La nouvelle définition de la composition de la masse à partager conduit à débouter les appelants de l’intégralité de leurs demandes contraires aux chefs du présent arrêt.
Sur les demandes accessoires
Les dépens du présent appel seront employés en frais de partage et supportés par chacune des parties en fonction de ses droits dans l’indivision successorale.

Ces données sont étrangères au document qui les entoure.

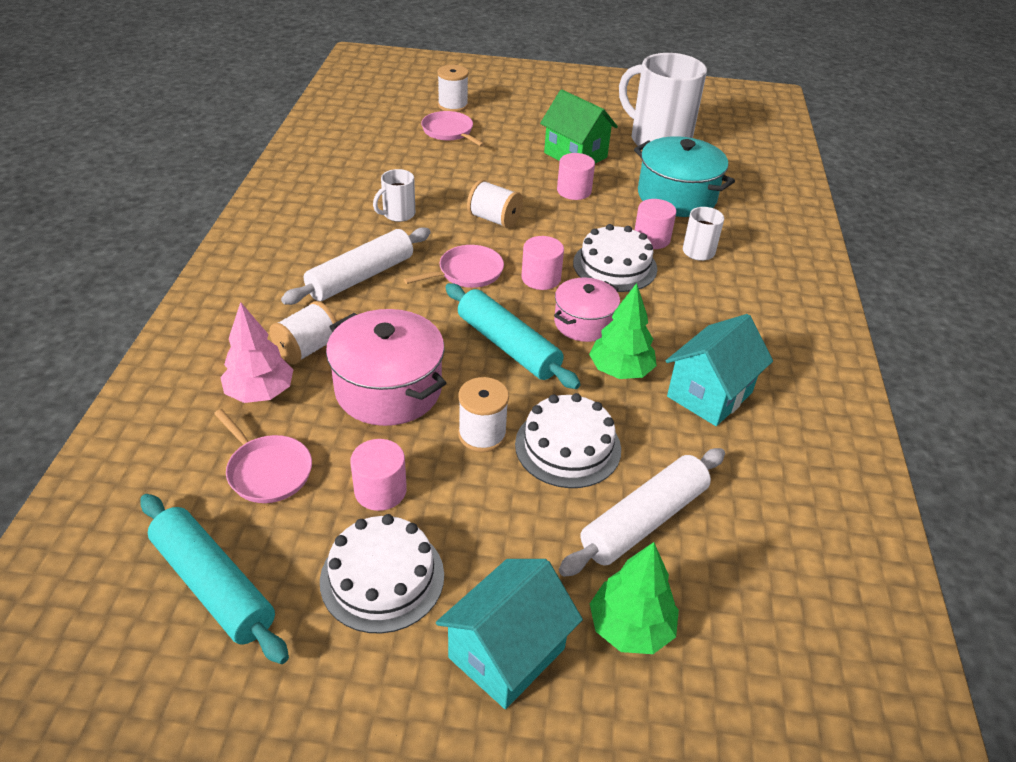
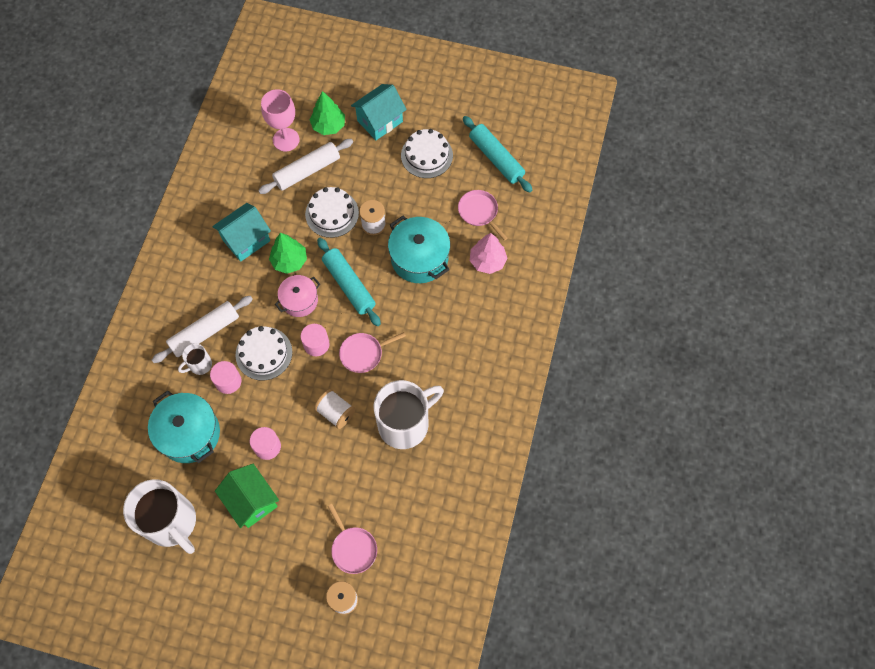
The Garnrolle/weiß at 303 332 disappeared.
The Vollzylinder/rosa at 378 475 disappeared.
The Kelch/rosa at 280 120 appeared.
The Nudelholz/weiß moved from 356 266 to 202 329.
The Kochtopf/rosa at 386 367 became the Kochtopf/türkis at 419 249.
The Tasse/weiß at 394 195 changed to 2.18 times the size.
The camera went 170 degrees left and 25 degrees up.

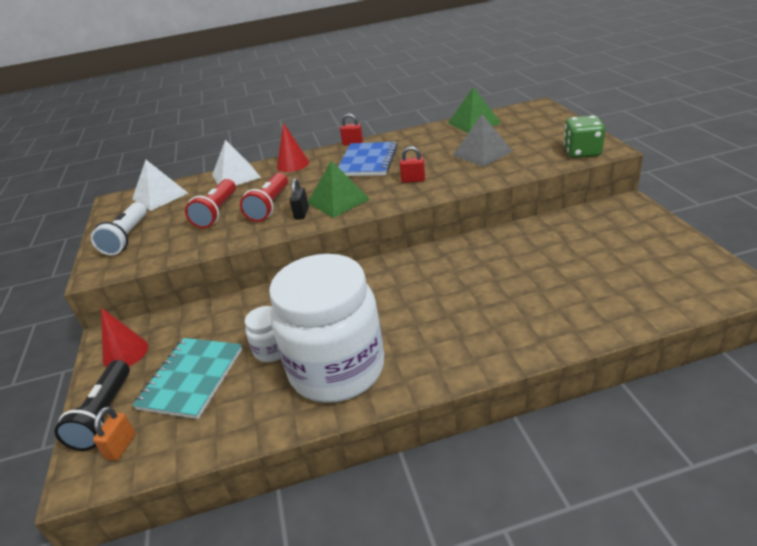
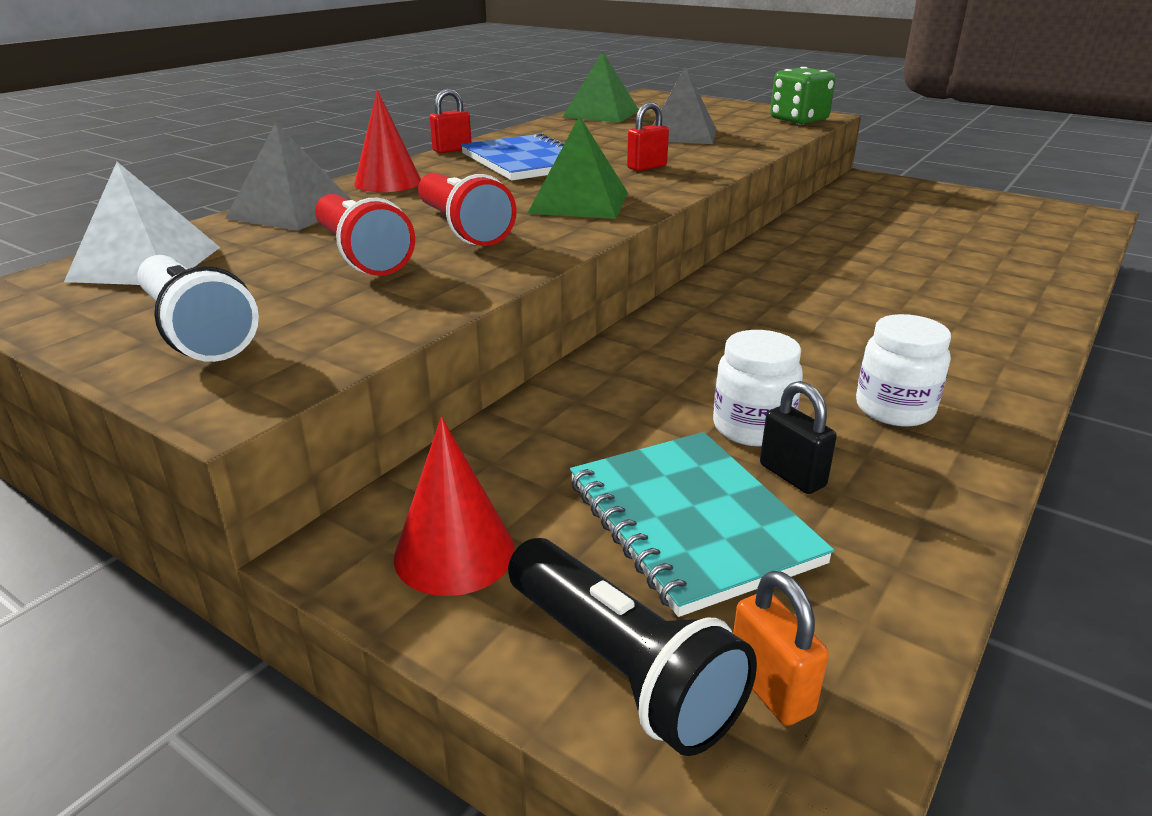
The Vorhängeschloss/schwarz moved from 299 199 to 798 437.
The Pyramide/weiß at 236 162 became the Pyramide/grau at 288 177.
The Einmachglas/weiß at 326 328 changed to 0.42 times the size.
The camera went 45 degrees left and 5 degrees down.

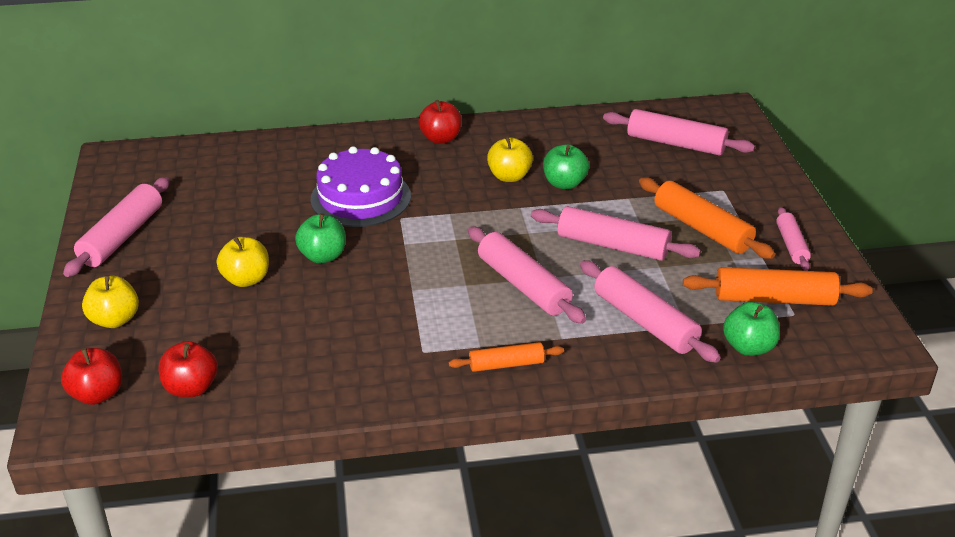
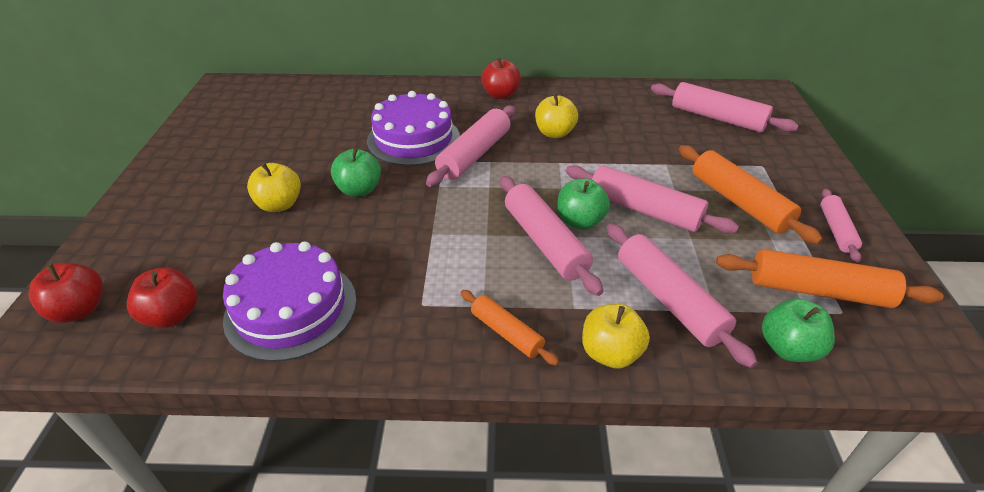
The Kuchen/lila at 289 302 appeared.
The Nudelholz/rosa moved from 116 227 to 470 146.
The Apfel/gelb moved from 110 301 to 616 336.
The Apfel/grün moved from 566 166 to 583 203.
The Nudelholz/orange at 506 357 turned 45 degrees clockwise.
The camera went 10 degrees right and 5 degrees up.

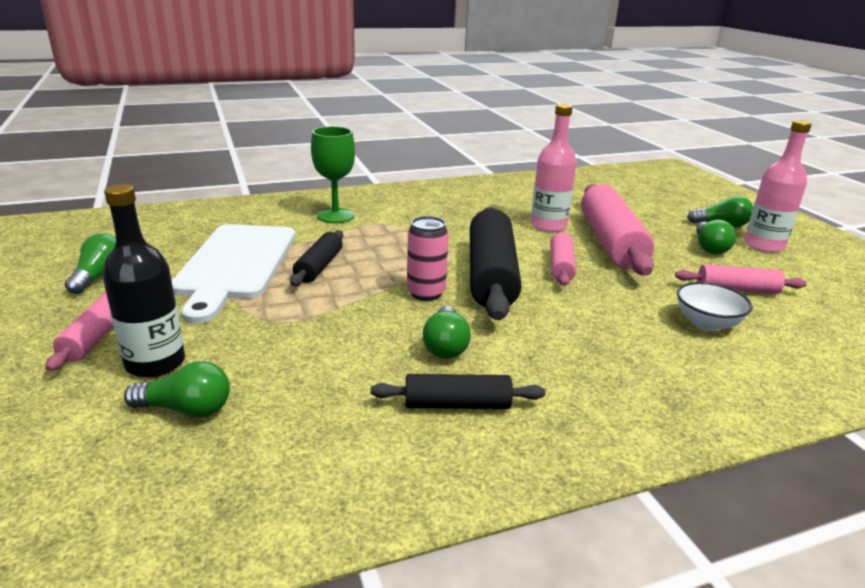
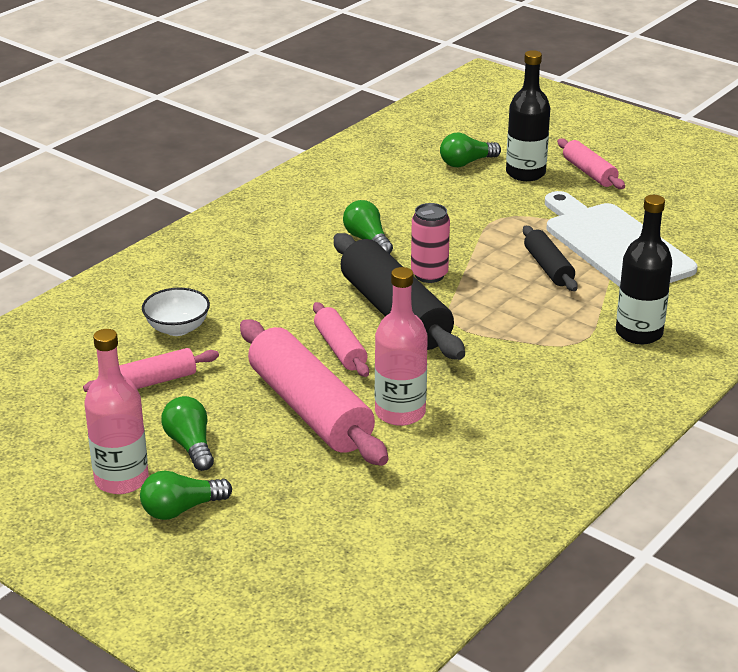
The Glühbirne/grün at 90 263 disappeared.
The Nudelholz/schwarz at 458 391 disappeared.
The Kelch/grün at 333 174 was replaced by the Flasche/schwarz at 644 270.
The camera went 150 degrees right and 5 degrees up.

Compte tenu de cette répartition des dépens, il n’y a pas lieu de faire droit à la demande des appelants au titre de l’article 700 du code de procédure civile.
PAR CES MOTIFS
La cour statuant publiquement par arrêt rendu par défaut et dans les limites de l’appel,
Ajoutant au jugement,
Interprète les dispositions testamentaires prises par [D] [H] comme contenant des legs d’attribution qui ne sont pas impératifs au profit de M. [I] [H] et M. [E] [H] portant pour le premier sur la forêt de 73 ha (terrain, arbres et droits de chasse et pêche) et pour le second sur la maison de la Baratonnière (terrain, bâtiments, tennis), mobilier, véhicules et outillage et en ce qu’elles ne privent pas [U] [F] de ses droits successoraux légaux';
Dit que les biens faisant l’objet des dispositions testamentaires concernant [U] [F] et dont [D] [H] pouvaient disposer ainsi que ses droits viagers d’habitation et d’usage s’imputent sur ses droits légaux';
Infirme le jugement en ce qu’il n’a pas intégré dans la masse à partager la maison de [Localité 12] (terrain, bâtiments, tennis), mobilier, véhicules et outillage ainsi que la forêt de 73 ha (terrain, arbres et droits de chasse et de pêche)';
Infirme le jugement en ses dispositions ayant statué sur la composition des lots, sur les attributions ainsi que sur la date de la jouissance divise';
Confirme le jugement en ce qu’il a':
— intégré dans la masse à partager la maison de [Localité 15], située [Adresse 2], le solde du compte de [D] [H] dans les livres de la [8] (3 727,07 €) et le solde du compte de [D] [H] dans les livres de la banque [10] (116'095,60 €)';
— débouté M. [I] [H] et Mme [M] [H] épouse [N] de leurs demandes tendant à condamner M. [E] [H] à verser à la succession une indemnité de 587'000 € pour faute de gestion et dégradation, une indemnité de 45'000 € pour l’occupation de la maison de [Localité 15], fixer la valeur du bateau à 100'000 €';
Déboute M. [I] [H] et Mme [M] [H] épouse [N] du surplus de leurs demandes contraires aux chefs précités de l’arrêt';
Ajoutant au jugement,
Renvoie les parties devant le notaire commis';
Dit que le notaire commis devra établir un projet d’état liquidatif tenant compte des principes et solutions retenus par le présent arrêt';
Déboute M. [I] [H] et Mme [M] [H] épouse [N] de leur demande au titre de l’article 700 du code de procédure civile';
Dit que les dépens seront employés en frais de partage et supportés par chacune des parties en fonction de leurs droits dans l’indivision successorale de [D] [H].